The network-wide applications will take benefit from the BEBA advanced functionalities running into multiple BEBA nodes, while the node-level middlebox-type applications will highlight the benefits offered by BEBA advanced functionalities running in a single BEBA node. Examples of network-wide applications applications are the ARP replyer application, the automatic link failover application and, for the node-level application the local remediation to TCP SYN flooding attacks.


Impact

The project accurately disseminated the results of the project’s activities to ensure that these results have a positive impact on the research community. These activities has been carried out through publications, participation in technical meeting and organisation of academic events and standardisation efforts. Moreover, the project deployed a website, mostly meant for external contacts. With its website the BEBA consortium wants to inform the stakeholders about the project status and results.

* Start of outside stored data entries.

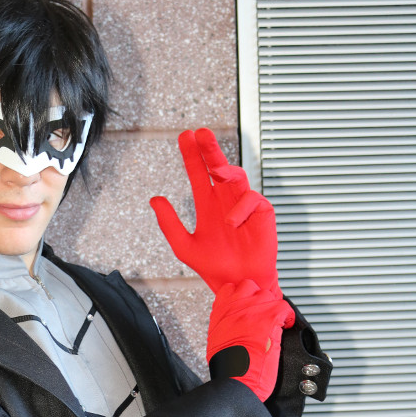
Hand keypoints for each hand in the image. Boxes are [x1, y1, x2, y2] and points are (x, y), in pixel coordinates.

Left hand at [150, 128, 280, 296]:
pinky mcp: (261, 212)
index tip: (185, 136)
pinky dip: (239, 208)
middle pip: (217, 166)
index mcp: (207, 204)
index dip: (192, 155)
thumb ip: (169, 223)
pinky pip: (250, 200)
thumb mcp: (184, 246)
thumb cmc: (214, 268)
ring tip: (215, 168)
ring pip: (236, 175)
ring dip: (225, 168)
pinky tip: (232, 222)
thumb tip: (155, 199)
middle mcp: (225, 200)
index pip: (198, 173)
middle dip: (209, 148)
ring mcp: (243, 204)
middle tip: (201, 132)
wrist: (238, 284)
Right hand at [207, 281, 295, 401]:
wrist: (236, 379)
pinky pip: (285, 308)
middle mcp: (235, 306)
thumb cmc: (226, 367)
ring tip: (274, 321)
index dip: (242, 296)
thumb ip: (225, 324)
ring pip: (268, 295)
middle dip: (257, 298)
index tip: (247, 305)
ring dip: (272, 307)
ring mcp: (252, 310)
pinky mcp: (269, 318)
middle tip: (262, 313)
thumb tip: (234, 322)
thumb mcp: (216, 340)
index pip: (230, 289)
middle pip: (250, 287)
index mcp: (220, 312)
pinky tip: (284, 327)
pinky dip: (288, 317)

The scientific publications of the project (22 between conference and journal publications for the entire project) are inline and exceeds the originally planned objectives for quality and quantity.
The project has been very active in the academic dissemination: project partners as participated in 27 dissemination activities among demonstrations, tutorials and invited talks.

For the standardization activities the project members proposed both OpenState and in-switch packet generation as an extension to be included in the OpenFlow 1.6 specification. Both of them have been accepted as work items by the ONF. As per ONF ways of working two tickets (EXT-562 and EXT-563, links require a ONF JIRA account, only available to members) have been created to track and document discussion around the proposed extension.